Extract:
Wednesday, October 15, 2008

Wearing Authority

Scripture portions mentioned here are Isaiah 25:1-9, Philippians 4:1-9, and Matthew 22:1-14.


Thank God, we have just 22 more days of campaigning to endure. I even imagine God saying, “For heaven’s sake, get this over with!”

“Many are called, but few are chosen.” Thinking back to the primaries, many felt called. In the end, just one gets elected. One is found to be the best fit to wear the presidency of this nation. His oppponent will be rather like the fellow in our parable: not vested, not wearing the mantle of this authority.

And that one will, at least for a while, be speechless. Maybe it wouldn’t be a bad idea at this juncture if both candidates and their campaigns went speechless. Aren’t they both repeating themselves a lot?

So into the outer darkness will one of our candidates go, where there will be weeping and gnashing of teeth. Exactly where his opponent’s campaign has suggested he belongs, and have done their darnedest to send him.

What’s missing in all this distressing, disturbing, predictable campaign behavior is anything more than a passing hint that one’s opponent has been working, and will be working, for the best interests of the very same nation, putting his shoulder to the same wheel of the same general good that will be so very challenging to achieve that the two parties are going to need each other to do it. The purpose of campaigning is to convince people that one’s opponent isn’t bound to the best interests of this country, isn’t a respected member of the same Senate, doesn’t really mean it at the start of the debate when that apparently warm handshake and grip of the arm gets given.

It’s a sharp contrast we hear in St. Paul’s op ed piece today, written for the Phillipian Times Sentinel, back when that community was feeling the tension between two bearers of authority in Philippi, two women named Euodia and Syntyche. We don’t know what they were divided over. The issues have been lost, across the centuries. It’s important to notice that women were in the forefront of the early Church. Commentators say that Paul admires and respects them both, because he names them both. Paul sometimes fails to name Christian authorities whom he does not admire or respect. St. Paul sometimes uses the “that one” approach. But not here.

Data:
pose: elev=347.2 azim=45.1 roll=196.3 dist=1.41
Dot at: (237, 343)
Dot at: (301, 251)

Problems to work on:
1. In the sermon, what are the names of the two women in Philippi whom Paul mentions?
2. Write the next part of the sermon, picking up right after its last sentence.
The listing isn't needed for anything here.

Expected results:
1. Euodia and Syntyche.

2.
As he handles their controversy, he first speaks to the unity of the community at Philippi, calling them (regardless of which leader they like or agree with) “my joy and crown”. And he reminds his beloved people of the great power they have to stand firm in the Lord Jesus, their unity and their peace. If they will practice that skill of standing firm, it will help Euodia and Syntyche to find their unity. The people can hold their leaders to a worthy standard in this way, by their own behavior.

Paul keeps to himself any opinion he has about their controversy. He affirms them both as trusted colleagues who have struggled beside him in the work of the gospel, and they are part of a yet larger team of co-workers who all have in common the general good of the community.

Above the tensions and frustrations that they would talk about at the water cooler, Paul summons the people to remember whose they are, that their names have been written by God in the book of life. Feel the privilege in which you stand, he reminds them. Rejoice, and show a generous spirit to everyone. (That’s a better translation than “Let your gentleness be known to everyone.”) Show a generous spirit.

God is nearer to you than breath itself, so for heaven’s sake pray, and pray thankfully, and you’ll find that the peace of God will be your steadying power.

Then he advises them how to pay attention in times of turmoil. These ought to be requirements of every candidate for public office, and their campaign staffs. “Whatever is true, whatever is honorable, whatever is just, whatever is pure, whatever is pleasing, whatever is commendable, if there is any excellence and if there is anything worthy of praise, think about these things. Keep on doing the things that you have learned and received and heard and seen in the service of the Christ, and the God of peace will be with you.”

That would be putting on the Lord Jesus Christ, in Gospel language. Since we’re not a theocracy, and not franchised as a Christian nation, let’s say it differently: A candidate keeping his campaign positive and respectful will, in the eyes of the people, wear the mantle of highest public service— and so long as we the people value and respect the unity we have as citizens of one nation indivisible, we will hold our candidates to worthy standards, by our own behavior.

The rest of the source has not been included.